Bununla beraber, bilim adamları ölümsüz denizanasının insanlarda yaşlanmayı geciktirici ilaç üretimini sağlayacağı haberlerini yalanlar. Zira bilim adamlarının bu canlılardan böyle bir beklentisi yok. Ancak beklentinin olduğu noktalardan biri kanserle mücadele. Turritopsis belki daha gelişmiş botoks teknolojisine imkan sağlamayacak ancak bu hayvanın hücrelerinin nasıl kendi genetik programlarını değiştirebildiği hala inceleniyor.

Tıpkı yaşamın ilk evrelerinde olduğu gibi, ölümsüz denizanasının hücreleri bazı genleri devre dışı bırakıp diğerlerini aktive ederek ölümden kaçıyor. Böyle bir imkan insanlardaki kanserli hücrelerin iyileşmesini sağlayabilir.
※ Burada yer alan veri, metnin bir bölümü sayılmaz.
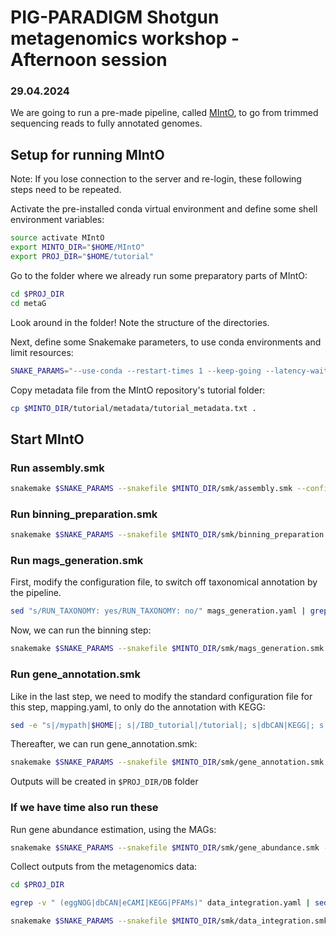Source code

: # PIG-PARADIGM Shotgun metagenomics workshop - Afternoon session
### 29.04.2024

We are going to run a pre-made pipeline, called [MIntO](https://github.com/arumugamlab/MIntO), to go from trimmed sequencing reads to fully annotated genomes.

## Setup for running MIntO
Note: If you lose connection to the server and re-login, these following steps need to be repeated.

Activate the pre-installed conda virtual environment and define some shell environment variables:
```bash
source activate MIntO
export MINTO_DIR="$HOME/MIntO"
export PROJ_DIR="$HOME/tutorial"
```

Go to the folder where we already run some preparatory parts of MIntO:
```bash
cd $PROJ_DIR
cd metaG
```

Look around in the folder! Note the structure of the directories.

Next, define some Snakemake parameters, to use conda environments and limit resources:
```bash
SNAKE_PARAMS="--use-conda --restart-times 1 --keep-going --latency-wait 60 --jobs 10 --cores 16 --resources mem=58 --conda-prefix $MINTO_DIR/conda_env --shadow-prefix $PWD/.snakemake"
```

Copy metadata file from the MIntO repository's tutorial folder:
```bash
cp $MINTO_DIR/tutorial/metadata/tutorial_metadata.txt .
```

## Start MIntO

### Run assembly.smk
```bash
snakemake $SNAKE_PARAMS --snakefile $MINTO_DIR/smk/assembly.smk --configfile assembly.yaml
```

### Run binning_preparation.smk
```bash
snakemake $SNAKE_PARAMS --snakefile $MINTO_DIR/smk/binning_preparation.smk --configfile assembly.yaml
```

### Run mags_generation.smk
First, modify the configuration file, to switch off taxonomical annotation by the pipeline.
```bash
sed "s/RUN_TAXONOMY: yes/RUN_TAXONOMY: no/" mags_generation.yaml | grep -v "aae" > mags_generation.yaml.fixed
```

Now, we can run the binning step:
```bash
snakemake $SNAKE_PARAMS --snakefile $MINTO_DIR/smk/mags_generation.smk --configfile mags_generation.yaml.fixed
```

### Run gene_annotation.smk

Like in the last step, we need to modify the standard configuration file for this step, mapping.yaml, to only do the annotation with KEGG:
```bash
sed -e "s|/mypath|$HOME|; s|/IBD_tutorial|/tutorial|; s|dbCAN|KEGG|; s|BWA_threads: 10|BWA_threads: 8|; s|BWA_memory: 45|BWA_memory: 10|" $MINTO_DIR/configuration/mapping.yaml | grep -v eggNOG > mapping.yaml

```
Thereafter, we can run gene_annotation.smk:
```bash
snakemake $SNAKE_PARAMS --snakefile $MINTO_DIR/smk/gene_annotation.smk --configfile mapping.yaml
```

Outputs will be created in `$PROJ_DIR/DB` folder

### If we have time also run these

Run gene abundance estimation, using the MAGs:
```bash
snakemake $SNAKE_PARAMS --snakefile $MINTO_DIR/smk/gene_abundance.smk --configfile mapping.yaml
```

Collect outputs from the metagenomics data:
```bash
cd $PROJ_DIR

egrep -v " (eggNOG|dbCAN|eCAMI|KEGG|PFAMs)" data_integration.yaml | sed "s/metaG_metaT/metaG/" > data_integration.yaml.fixed

snakemake $SNAKE_PARAMS --snakefile $MINTO_DIR/smk/data_integration.smk --configfile data_integration.yaml.fixed
```
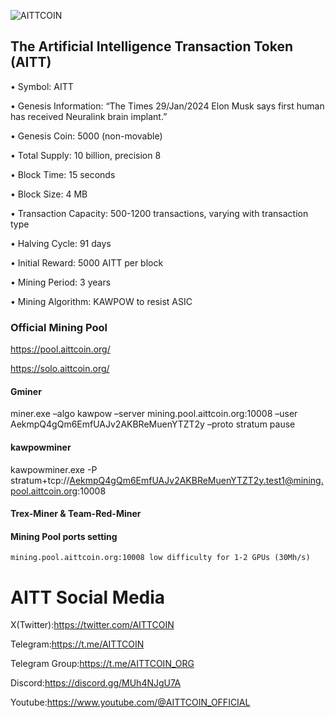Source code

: ![AITTCOIN](https://github.com/AITTCOIN/AITTCOIN/assets/161400084/1fb24eaa-4fce-44b2-bece-e1aa6df06d01)


## The Artificial Intelligence Transaction Token (AITT)


• Symbol: AITT

• Genesis Information: “The Times 29/Jan/2024 Elon Musk says first human has received Neuralink brain implant.”

• Genesis Coin: 5000 (non-movable)

• Total Supply: 10 billion, precision 8

• Block Time: 15 seconds

• Block Size: 4 MB

• Transaction Capacity: 500-1200 transactions, varying with transaction type

• Halving Cycle: 91 days

• Initial Reward: 5000 AITT per block

• Mining Period: 3 years

• Mining Algorithm: KAWPOW to resist ASIC

### Official Mining Pool

https://pool.aittcoin.org/

https://solo.aittcoin.org/

#### Gminer

miner.exe –algo kawpow –server mining.pool.aittcoin.org:10008 –user AekmpQ4gQm6EmfUAJv2AKBReMuenYTZT2y –proto stratum
pause

#### kawpowminer

kawpowminer.exe -P stratum+tcp://AekmpQ4gQm6EmfUAJv2AKBReMuenYTZT2y.test1@mining.pool.aittcoin.org:10008

#### Trex-Miner & Team-Red-Miner



#### Mining Pool ports setting
    
    mining.pool.aittcoin.org:10008 low difficulty for 1-2 GPUs (30Mh/s)
    

# AITT Social Media

X(Twitter):https://twitter.com/AITTCOIN

Telegram:https://t.me/AITTCOIN

Telegram Group:https://t.me/AITTCOIN_ORG

Discord:https://discord.gg/MUh4NJgU7A

Youtube:https://www.youtube.com/@AITTCOIN_OFFICIAL
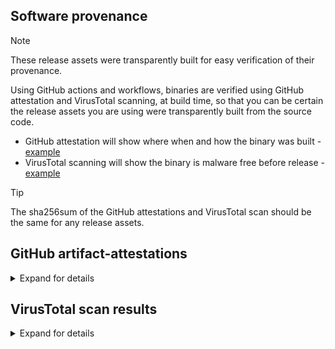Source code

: ## Software provenance

> [!NOTE]
> These release assets were transparently built for easy verification of their provenance.

Using GitHub actions and workflows, binaries are verified using GitHub attestation and VirusTotal scanning, at build time, so that you can be certain the release assets you are using were transparently built from the source code.

- GitHub attestation will show where when and how the binary was built - [example](https://github.com/userdocs/iperf3-static/attestations/2474371)
- VirusTotal scanning will show the binary is malware free before release - [example](https://www.virustotal.com/gui/file/42647b55aae08c3b581e78e1a6bcadf2c7715d4edfc2c842ecbb194b0b47b084)

> [!TIP]
> The sha256sum of the GitHub attestations and VirusTotal scan should be the same for any release assets.

## GitHub artifact-attestations

<details closed>
<summary>Expand for details</summary>

Binaries built from the release of `3.17.1+` use [actions/attest-build-provenance](https://github.com/actions/attest-build-provenance) - [Github Docs](https://docs.github.com/en/actions/security-for-github-actions/using-artifact-attestations/using-artifact-attestations-to-establish-provenance-for-builds#verifying-artifact-attestations-with-the-github-cli)

For example: using `gh` cli - [manual](https://cli.github.com/manual/gh_attestation_verify)

```bash
gh attestation verify iperf3-amd64 -o userdocs
```

</details>

## VirusTotal scan results

<details closed>
<summary>Expand for details</summary>

Links to scan results

[iperf3-amd64](https://www.virustotal.com/gui/file/c2edf5e304231ac11a3b255aa9023abf812e919c5d6543c1c10cc6f2288b1663)

[iperf3-amd64-openssl-win](https://www.virustotal.com/gui/file/3a088022b0b4b60ec1dc06d5163bfe3995b269647eeb4ca586314a001531bb4c)

[iperf3-amd64-win](https://www.virustotal.com/gui/file/4378e5e1f985e4654db346cf443876c3a8bd5d92bd7b8cce3bd8ccaebae1a011)

[iperf3-arm32v6](https://www.virustotal.com/gui/file/b2e161ebc20ae007f9a48f8307928cf22974c0bbbd06f7283ef5baf700360531)

[iperf3-arm32v7](https://www.virustotal.com/gui/file/8c4a58f650a0fca272f0a890cb99acdba8dd6250c6a844d3587c2bbb172d1a04)

[iperf3-arm64v8](https://www.virustotal.com/gui/file/c675865493b93e82dd0d2df62dd9d0cc87dc015512be167b7b467d7d812e3e6f)

[iperf3-i386](https://www.virustotal.com/gui/file/a02d1049eaf394b7a95c81157a8cddcc63518f0186058af6799c347161d23c83)

[iperf3-ppc64le](https://www.virustotal.com/gui/file/8fb18d55b801c8196f6d3f78a8f6f1009e27fc925c1de01935e29b65c61dda14)

[iperf3-riscv64](https://www.virustotal.com/gui/file/82267100ac3eff0e5eac743f2b9e714627618c916d8f86d5148f05f8134ce88a)

[iperf3-s390x](https://www.virustotal.com/gui/file/2d4c9b9e68e2d67724a9d8d47defc3b841d5bd0d984fde605bfcee17e30e1f23)

</details>
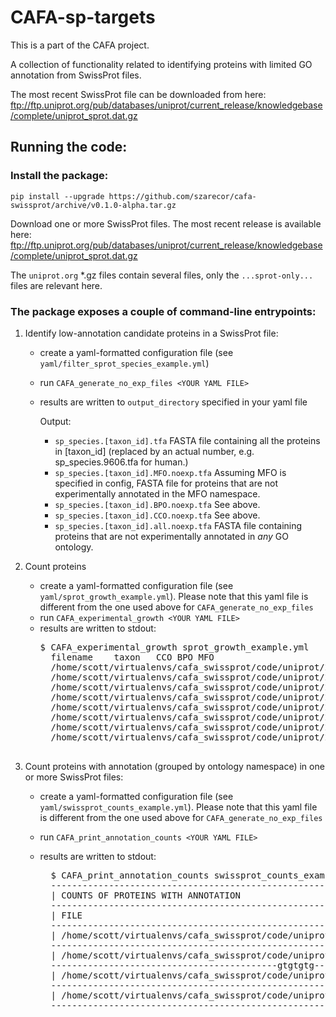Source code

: CAFA-sp-targets
===============
This is a part of the CAFA project.

A collection of functionality related to identifying 
proteins with limited GO annotation from SwissProt files.

The most recent SwissProt file can be downloaded from here: 
<ftp://ftp.uniprot.org/pub/databases/uniprot/current_release/knowledgebase/complete/uniprot_sprot.dat.gz>

## Running the code:
### Install the package: 
`pip install --upgrade https://github.com/szarecor/cafa-swissprot/archive/v0.1.0-alpha.tar.gz`

Download one or more SwissProt files. The most recent release is available here: 
<ftp://ftp.uniprot.org/pub/databases/uniprot/current_release/knowledgebase/complete/uniprot_sprot.dat.gz>

The `uniprot.org` *.gz files contain several files, only the `...sprot-only...` files are relevant here.


### The package exposes a couple of command-line entrypoints:
1. Identify low-annotation candidate proteins in a SwissProt file:

    - create a yaml-formatted configuration file (see `yaml/filter_sprot_species_example.yml`)
    - run `CAFA_generate_no_exp_files <YOUR YAML FILE>`
    - results are written to `output_directory` specified in your yaml file
      
      Output:
        - `sp_species.[taxon_id].tfa` FASTA file containing all the proteins in [taxon_id] (replaced by an actual number, e.g. sp_species.9606.tfa for human.)
        - `sp_species.[taxon_id].MFO.noexp.tfa` Assuming MFO is specified in config, FASTA file for proteins that are not experimentally annotated in the MFO namespace.
        - `sp_species.[taxon_id].BPO.noexp.tfa` See above.
        - `sp_species.[taxon_id].CCO.noexp.tfa` See above.
        - `sp_species.[taxon_id].all.noexp.tfa` FASTA file containing proteins that are not experimentally annotated in *any* GO ontology.

2. Count proteins 
    - create a yaml-formatted configuration file (see `yaml/sprot_growth_example.yml`). Please note that this yaml 
    file is different from the one used above for `CAFA_generate_no_exp_files`
    - run `CAFA_experimental_growth <YOUR YAML FILE>`
    - results are written to stdout:
        <pre>$ CAFA_experimental_growth sprot_growth_example.yml
        filename	taxon	CCO	BPO	MFO
        /home/scott/virtualenvs/cafa_swissprot/code/uniprot/2019_01/uniprot_sprot.dat	9606	9905	8786	7539
        /home/scott/virtualenvs/cafa_swissprot/code/uniprot/2019_06/uniprot_sprot.dat	9606	9996	8960	7533
        /home/scott/virtualenvs/cafa_swissprot/code/uniprot/2020_01/uniprot_sprot.dat	9606	10153	9091	7638
        /home/scott/virtualenvs/cafa_swissprot/code/uniprot/2020_05/uniprot_sprot.dat	9606	10294	9282	8175
        /home/scott/virtualenvs/cafa_swissprot/code/uniprot/2019_01/uniprot_sprot.dat	4577	65	94	80
        /home/scott/virtualenvs/cafa_swissprot/code/uniprot/2019_06/uniprot_sprot.dat	4577	73	111	95
        /home/scott/virtualenvs/cafa_swissprot/code/uniprot/2020_01/uniprot_sprot.dat	4577	73	115	101
        /home/scott/virtualenvs/cafa_swissprot/code/uniprot/2020_05/uniprot_sprot.dat	4577	73	116	102
        </pre>
    
3. Count proteins with annotation (grouped by ontology namespace) in one or more SwissProt files:
    - create a yaml-formatted configuration file (see `yaml/swissprot_counts_example.yml`). Please note that this yaml 
    file is different from the one used above for `CAFA_generate_no_exp_files`
    - run `CAFA_print_annotation_counts <YOUR YAML FILE>`
    - results are written to stdout:
    
        <pre>
        $ CAFA_print_annotation_counts swissprot_counts_example.yml
        ---------------------------------------------------------------------------------------------------------------------------------------
        | COUNTS OF PROTEINS WITH ANNOTATION                                                                                                  |
        ---------------------------------------------------------------------------------------------------------------------------------------
        | FILE                                                                                    | TAXON | CCO    | BPO    | MFO    | GROWTH |
        ---------------------------------------------------------------------------------------------------------------------------------------
        | /home/scott/virtualenvs/cafa_swissprot/code/uniprot/2019_01/uniprot_sprot_truncated.dat | 9606  |  9,905 |  8,786 |  7,539 |        |
        ---------------------------------------------------------------------------------------------------------------------------------------
        | /home/scott/virtualenvs/cafa_swissprot/code/uniprot/2019_06/uniprot_sprot_truncated.dat | 9606  |  9,996 |  8,960 |  7,533 |   +259 |
        -------------------------------------------gtgtgtg--------------------------------------------------------------------------------------------
        | /home/scott/virtualenvs/cafa_swissprot/code/uniprot/2020_01/uniprot_sprot_truncated.dat | 9606  | 10,153 |  9,091 |  7,638 |   +393 |
        ---------------------------------------------------------------------------------------------------------------------------------------
        | /home/scott/virtualenvs/cafa_swissprot/code/uniprot/2020_05/uniprot_sprot_truncated.dat | 9606  | 10,294 |  9,282 |  8,175 |   +869 |
        ---------------------------------------------------------------------------------------------------------------------------------------
        </pre>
Hep Genç Kalan Diğer Hayvanlar

Ölümsüz denizanası kadar değil ancak yaşlanmaya karşı koyabilen birçok başka hayvan var. Tüysüz köstebek faresinin ölüm riski yaşlandıkça artmaz. Dünyanın bilinen en eski kolonyal olmayan hayvanı olan Ming (istiridye) strese son derece dayanıklıdır ancak bir grup araştırmacı onu okyanustan çıkarıp kaç yaşında olduğunu öğrenmek istediğinde 500 yıl yaşındaki hayvanı tesadüfen öldürdüler. İnanılmaz derecede yaşlı bristlecone çamlarının hayatlarını gençleri kadar sorunsuz sürdüğü bilinmekte. Amerikan Titrek Kavağı'nın ise en az 80.000 yıl yaşayabildiği bulunmuştur. Geçen uzun yıllara meydana okuyan alışılmadık derecede uzun ömürlü birçok canlı türü var.

İnsanlar sonsuz gençliğin anahtarını bulabilecek mi bilinmez. Zira insanlardaki yaşlanmanın çok sayıda faktör nedeniyle olduğunu biliyoruz ancak birçoğunu hala tam olarak anlayamıyoruz. Belki başka türlerden alınan bu örnekler yaşlanmamıza biraz daha ışık tutabilir.